Dune vs Avengers — One Took the Screens, The Other Took the Risk

SIBY JEYYA

This isn’t just a box office clash — it’s a strategic knockout before the fight even begins.



Dune: Part Three has already secured every IMAX screen across the united states for three full weeks starting december 18. The same day, Avengers: Doomsday hits theaters. For the first time, a major Avengers release won’t have access to a single IMAX screen domestically.



That’s not bad luck. That’s planning.



Warner Bros. locked this deal months in advance, betting big on director Denis Villeneuve’s decision to shoot on 65mm film — the same premium format championed by christopher Nolan. IMAX backed that vision, and in doing so, handed Dune the most valuable real estate in cinema.



Because IMAX isn’t just about scale — it’s about revenue. When Dune: Part Two was released in 2024, it earned $715 million globally, with $145 million coming from IMAX alone. That’s nearly 20% of total revenue from a tiny fraction of screens. Premium tickets, higher occupancy, bigger margins — every IMAX seat punches above its weight.



And that’s exactly what Marvel is losing here.

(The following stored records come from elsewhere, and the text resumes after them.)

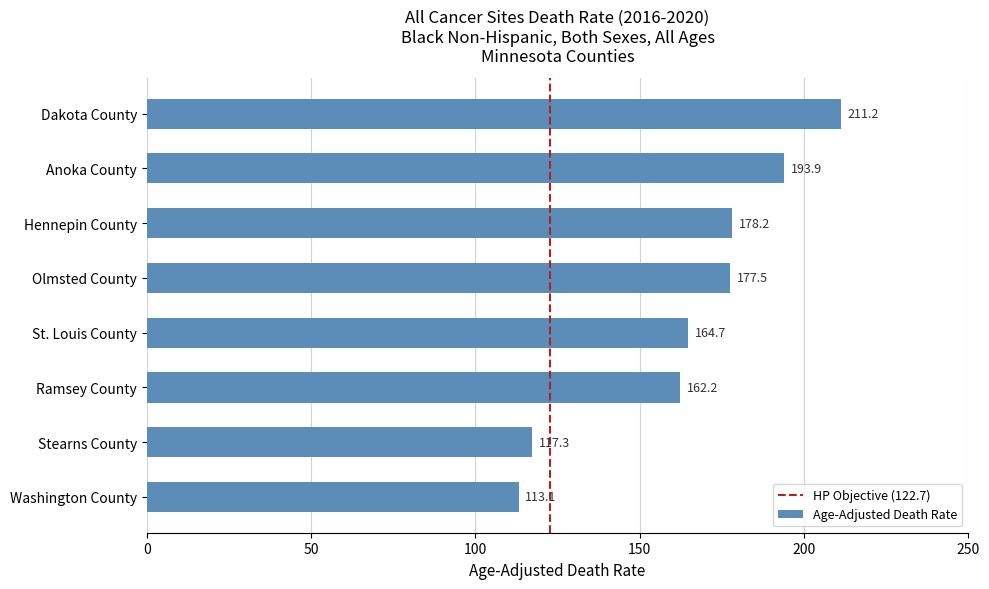

Rank the categories by value from lowest to highest.

Washington County, Stearns County, Ramsey County, St. Louis County, Olmsted County, Hennepin County, Anoka County, Dakota County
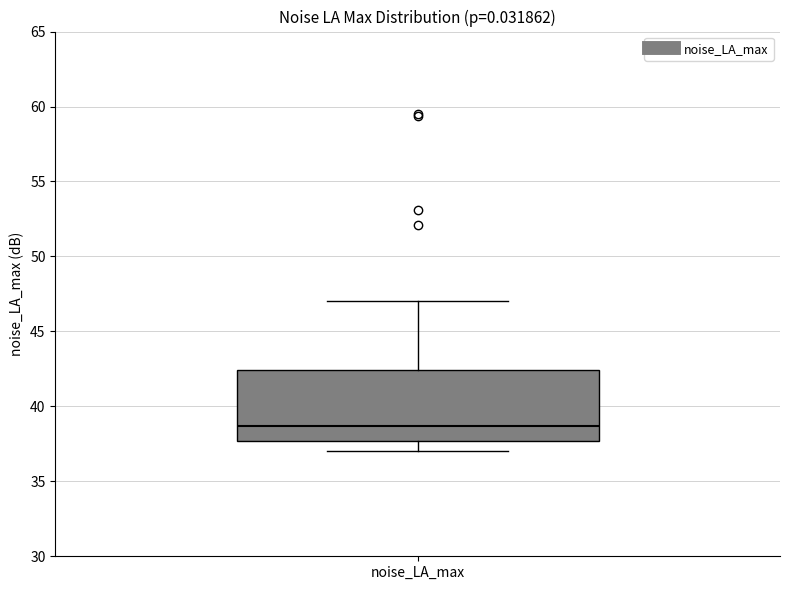

Where does the median line of the box for noise_LA_max sit on the y-axis? The values are not printed on the chart, so give them approximately, as read against the axis.

38.5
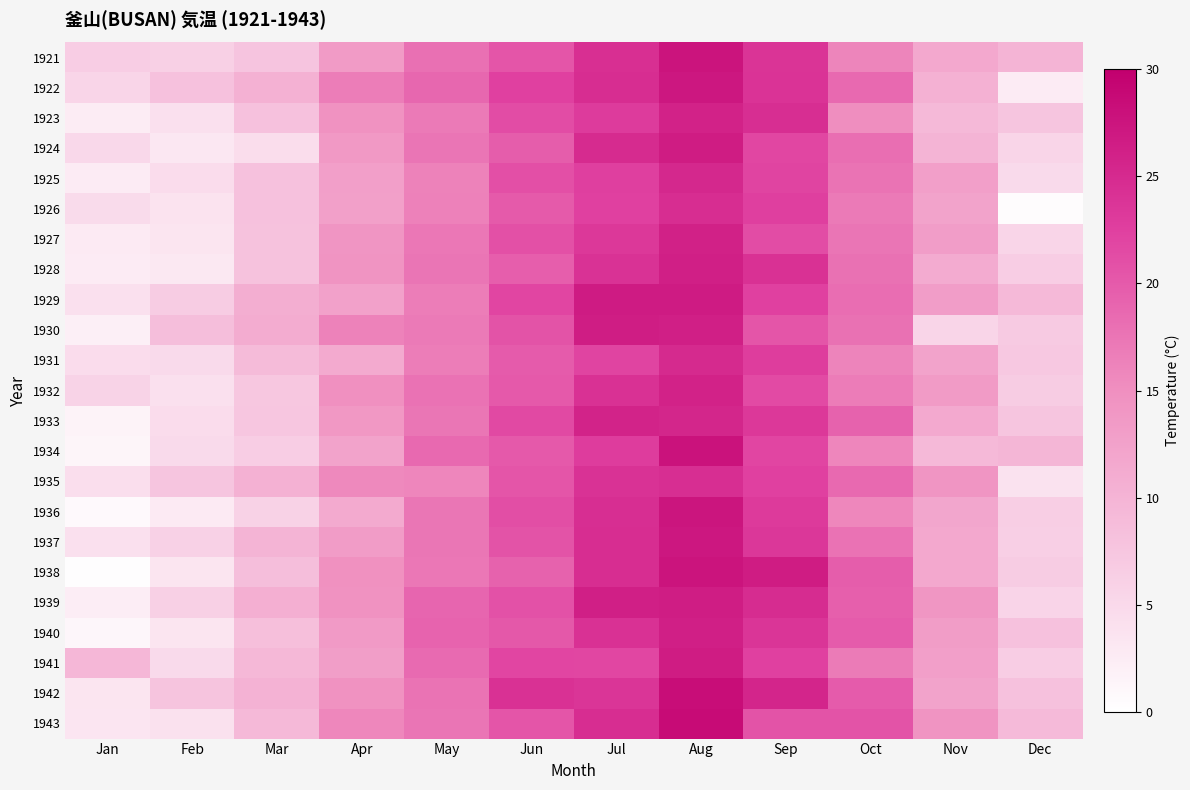

What is the spread (max minus min) of values at Apr?

5.4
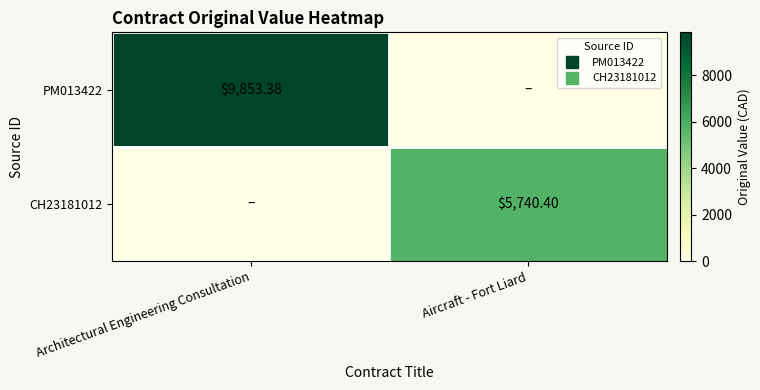

The PM013422 series shows 2555.0 at Architectural Engineering Consultation. True or false?

False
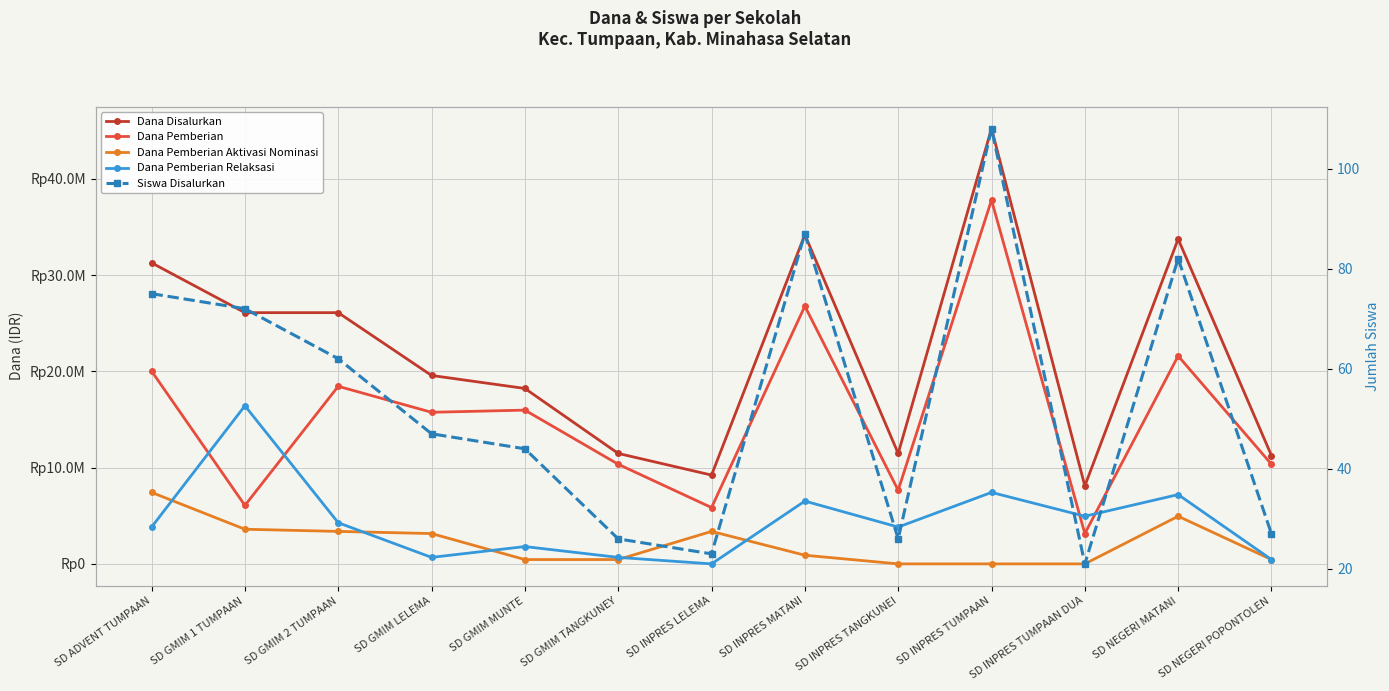

What is the label of the 4th point from the left?

SD GMIM LELEMA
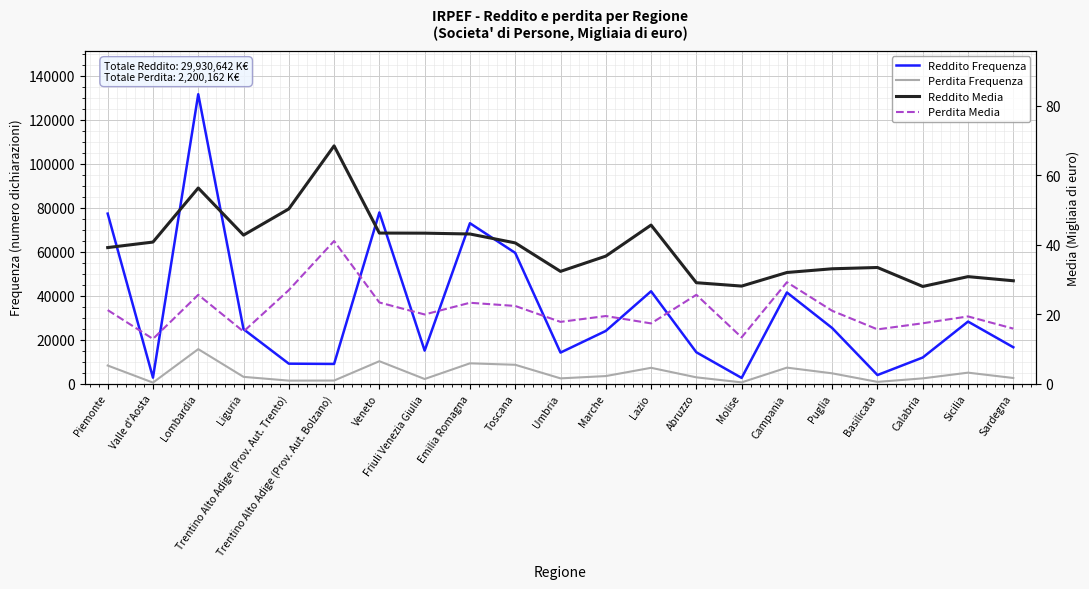

Is it true that Reddito Frequenza equals 131677.0 at Lombardia?

True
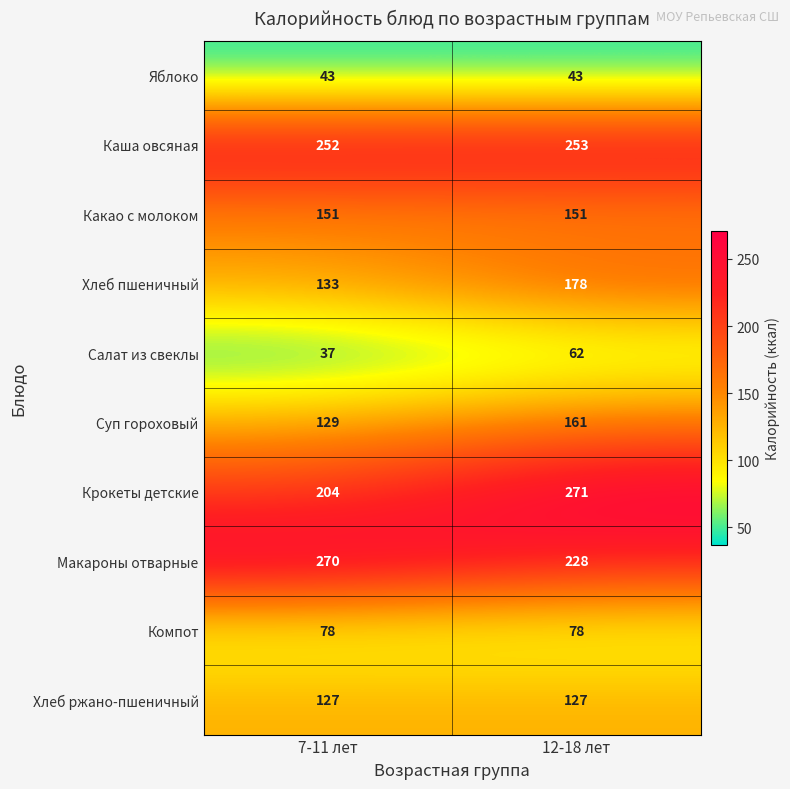

Which series changed the most between 7-11 лет and 12-18 лет?

Крокеты детские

Without IMAX, Disney is pivoting hard — pushing Doomsday into alternative premium formats like Dolby Cinema, 4DX, and D-Box. The idea is simple: capture casual, walk-in audiences and recreate the spectacle elsewhere. But these formats don’t carry the same box office gravity or long-term booking power as IMAX.



Now layer in the budgets.



Doomsday reportedly costs between $500–600 million before marketing. That means it needs to cross the billion-dollar mark just to break even. Dune: Part Three, with a far leaner $190 million budget, has a much shorter path to profitability — especially if it continues the upward trajectory of its predecessors.



Same release date. Two completely different pressure levels.



And in a twist only hollywood can deliver, Florence Pugh appears in both films — meaning she’ll be competing against herself on opening day.



One film owns the screens. The other has to fight for them.

And in this game, that difference could decide everything.